9 novembre 2020

COURS MAGISTRAL 3 NOVEMBRE 2020

Anna Scolobig, chercheuse à l'Institut des sciences de l'environnement de l'Université de Genève, nous a guidés à travers les difficultés et les incertitudes liées à la communication des risques

à commencer par la perception et la conscience du risque, qui varient dans le temps et constituent une expérience subjective dépendant de multiples facteurs.

Une série d'obstacles empêche souvent de communiquer efficacement avec le public cible : l'incohérence textuelle et visuelle des messages, le sentiment de fausse sécurité induit par la présence d'ouvrages structurels, le manque de confiance, la non-utilisation de multiples canaux de communication, l'accent mis sur les produits plutôt que sur les procédés, le dilemme, même insoluble, entre alerter et ne pas créer de panique.

Cependant, certaines actions peuvent contribuer à la fois à sensibiliser et à préparer la population.

La transparence de la communication est un élément crucial ; toutefois il faut admettre que lorsque nous parlons de risques un élément d'incertitude existe toujours et, par conséquent, il doit être partagé et accepté, et non nié.

Le point central est la crédibilité de la source, qui doit être conquise au fil du temps, avec une communication continue, qui oriente la population vers les sources d'information institutionnelles.
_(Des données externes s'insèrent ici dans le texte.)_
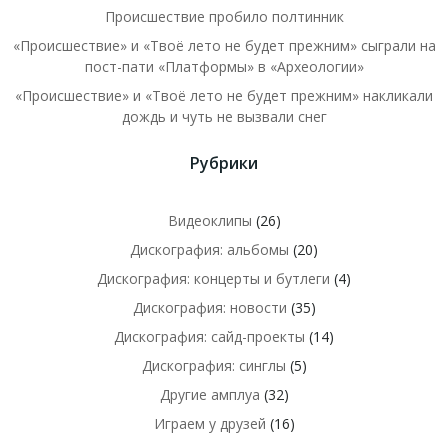
Происшествие пробило полтинник
«Происшествие» и «Твоё лето не будет прежним» сыграли на
пост-пати «Платформы» в «Археологии»
«Происшествие» и «Твоё лето не будет прежним» накликали
дождь и чуть не вызвали снег
Рубрики
Видеоклипы
(26)
Дискография: альбомы
(20)
Дискография: концерты и бутлеги
(4)
Дискография: новости
(35)
Дискография: сайд-проекты
(14)
Дискография: синглы
(5)
Другие амплуа
(32)
Играем у друзей
(16)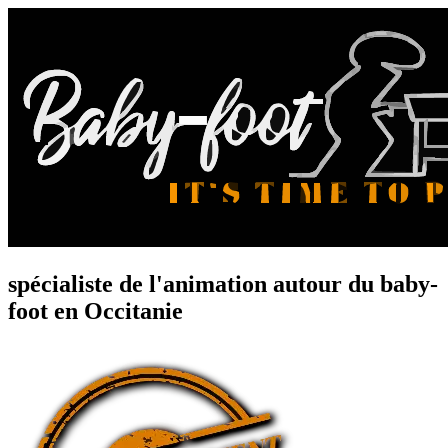
spécialiste de l'animation autour du
baby-
foot
en Occitanie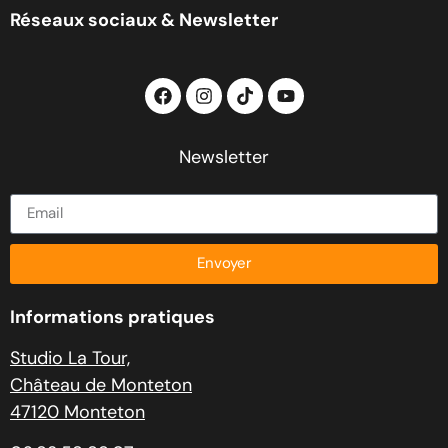
Réseaux sociaux & Newsletter
Newsletter
Envoyer
Informations pratiques
Studio La Tour,
Château de Monteton
47120 Monteton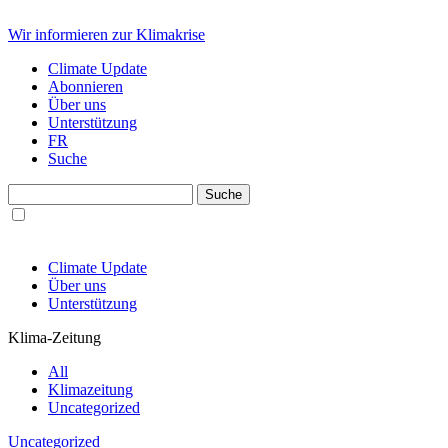
Wir informieren zur Klimakrise
Climate Update
Abonnieren
Über uns
Unterstützung
FR
Suche
Climate Update
Über uns
Unterstützung
Klima-Zeitung
All
Klimazeitung
Uncategorized
Uncategorized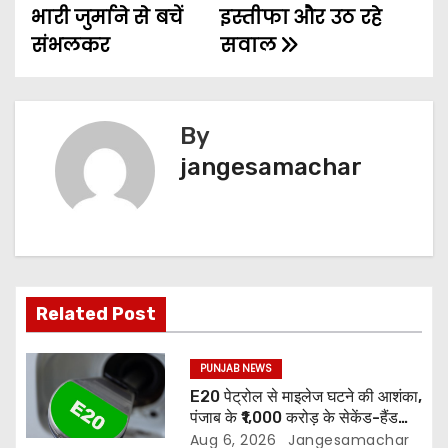
भारी जुर्माने से बचें
इस्तीफा और उठ रहे
संभलकर
सवाल
By
jangesamachar
Related Post
PUNJAB NEWS
E20 पेट्रोल से माइलेज घटने की आशंका,
पंजाब के ₹1,000 करोड़ के सेकेंड-हैंड
वाहन बाजार पर असर
Aug 6, 2026
Jangesamachar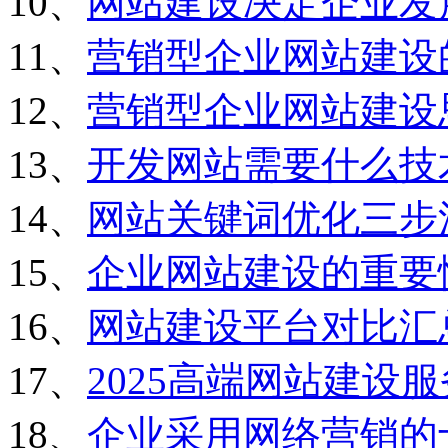
10、
网站建设决定企业发
11、
营销型企业网站建设
12、
营销型企业网站建设
13、
开发网站需要什么技
14、
网站关键词优化三步
15、
企业网站建设的重要
16、
网站建设平台对比汇
17、
2025高端网站建设
18、
企业采用网络营销的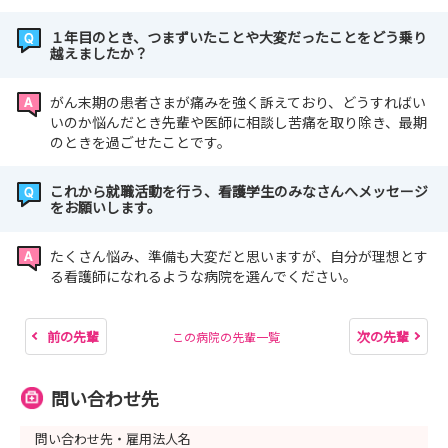
１年目のとき、つまずいたことや大変だったことをどう乗り
越えましたか？
がん末期の患者さまが痛みを強く訴えており、どうすればい
いのか悩んだとき先輩や医師に相談し苦痛を取り除き、最期
のときを過ごせたことです。
これから就職活動を行う、看護学生のみなさんへメッセージ
をお願いします。
たくさん悩み、準備も大変だと思いますが、自分が理想とす
る看護師になれるような病院を選んでください。
前の先輩
次の先輩
この病院の先輩一覧
問い合わせ先
問い合わせ先・雇用法人名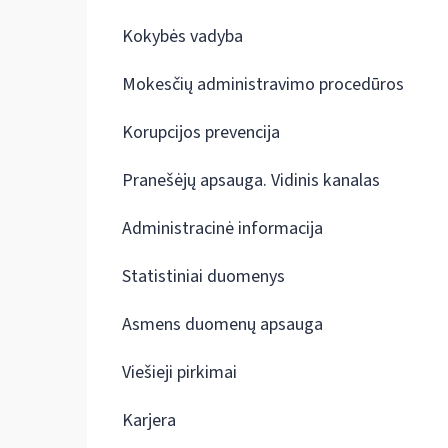
Kokybės vadyba
Mokesčių administravimo procedūros
Korupcijos prevencija
Pranešėjų apsauga. Vidinis kanalas
Administracinė informacija
Statistiniai duomenys
Asmens duomenų apsauga
Viešieji pirkimai
Karjera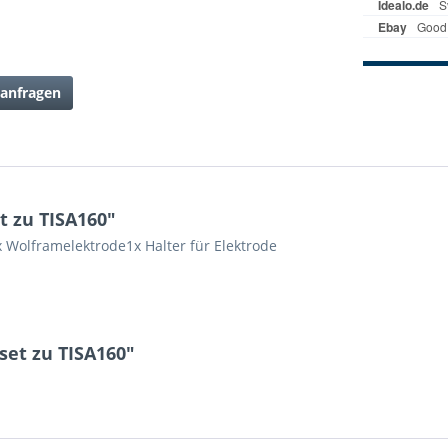
anfragen
t zu TISA160"
x Wolframelektrode1x Halter für Elektrode
set zu TISA160"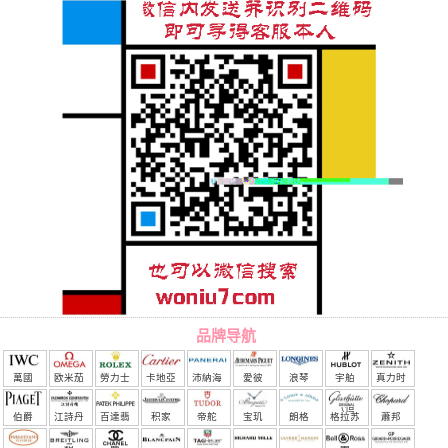
品牌导航
萬國
欧米茄
勞力士
卡地亞
沛納海
愛彼
浪琴
宇舶
真力时
（恒
伯爵
江詩丹
百達翡
积家
帝舵
宝玑
朗格
格拉苏
蕭邦
宝）
頓
麗
蒂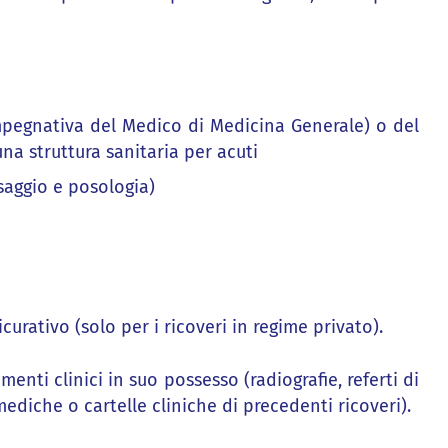
mpegnativa del Medico di Medicina Generale) o del
na struttura sanitaria per acuti
saggio e posologia)
curativo (solo per i ricoveri in regime privato).
enti clinici in suo possesso (radiografie, referti di
ediche o cartelle cliniche di precedenti ricoveri).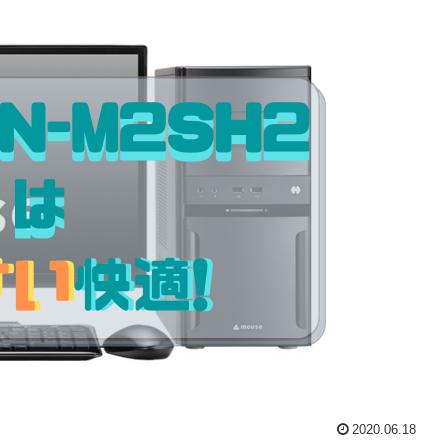
2020.06.18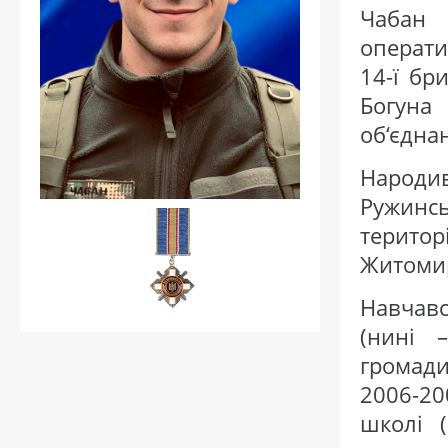
Чабан 
операти
14-ї бр
Богуна
об‘єднан
Народи
Ружинс
терито
Житомир
Навчавс
(нині 
громади
2006-20
школі (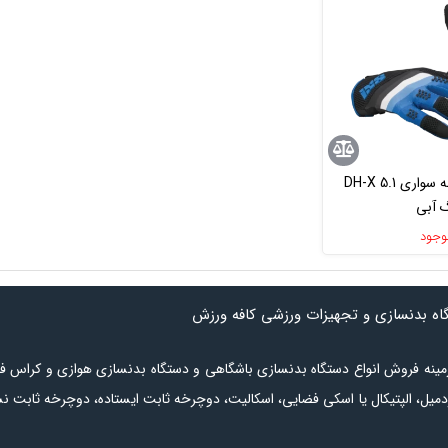
دستکش دوچرخه سواری DH-X 5.1
 آبی
وجود
گاه بدنسازی و تجهیزات ورزشی کافه ورزش
ر زمینه فروش انواع دستگاه بدنسازی باشگاهی و دستگاه بدنسازی هوازی و کراس ف
دمیل
،
الپتیکال
یا
اسکی فضایی
،
اسکالیت
،
دوچرخه ثابت ایستاده
،
دوچرخه ثابت ن
شامل انواع
نیمکت بدنسازی
،
دستگاه وزنه آزاد
،
دستگاه بدنسازی چندکاره
است.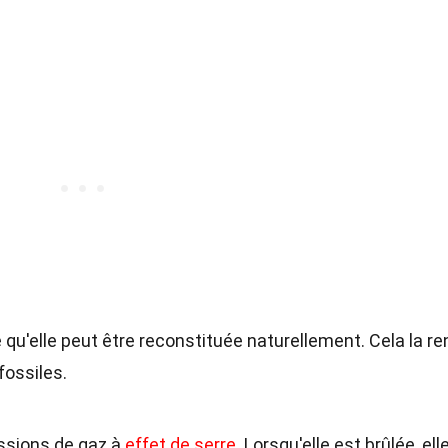
ie qu'elle peut être reconstituée naturellement. Cela la re
fossiles.
issions de gaz à
effet de serre
. Lorsqu'elle est brûlée, ell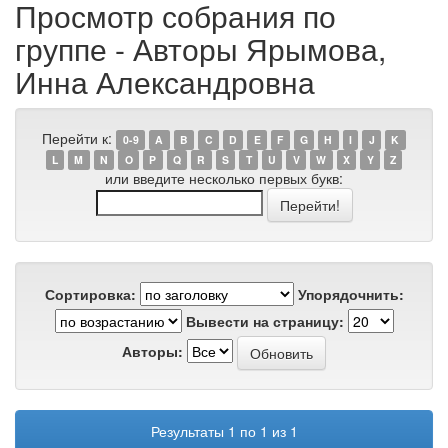
Просмотр собрания по
группе - Авторы Ярымова,
Инна Александровна
Перейти к:
0-9
A
B
C
D
E
F
G
H
I
J
K
L
M
N
O
P
Q
R
S
T
U
V
W
X
Y
Z
или введите несколько первых букв:
Сортировка:
Упорядочнить:
Вывести на страницу:
Авторы:
Результаты 1 по 1 из 1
La facilité de consultation des sources d'information et une coordination efficace entre les agences impliquées dans le cycle de vie de la communication des risques sont des ingrédients essentiels pour une communication efficace.

L'outil qui peut garantir l'accréditation des sources part d'un processus de participation de la population et des principaux acteurs présents sur le territoire, par exemple avec l’élaboration des plans municipaux de protection civile, l'organisation d'exercices à grande échelle, l'implication dans l'élaboration d'outils d'information et dans les processus liés aux décisions sur les systèmes d'alerte, la planification territoriale et la réduction des risques.

La communication sur les risques doit permettre de planifier de nouvelles approches personnalisées, centrées sur les personnes, d’analyser les attitudes et les compétences, de reconnaître le paradoxe inévitable entre rassurer et alerter, d’améliorer la confiance dans les institutions, qui sont les seules habilitées à émettre des avis d'alerte, de donner une continuité à l'information, car cette dernière est la seule capable de générer des responsabilités individuelles chez les citoyens.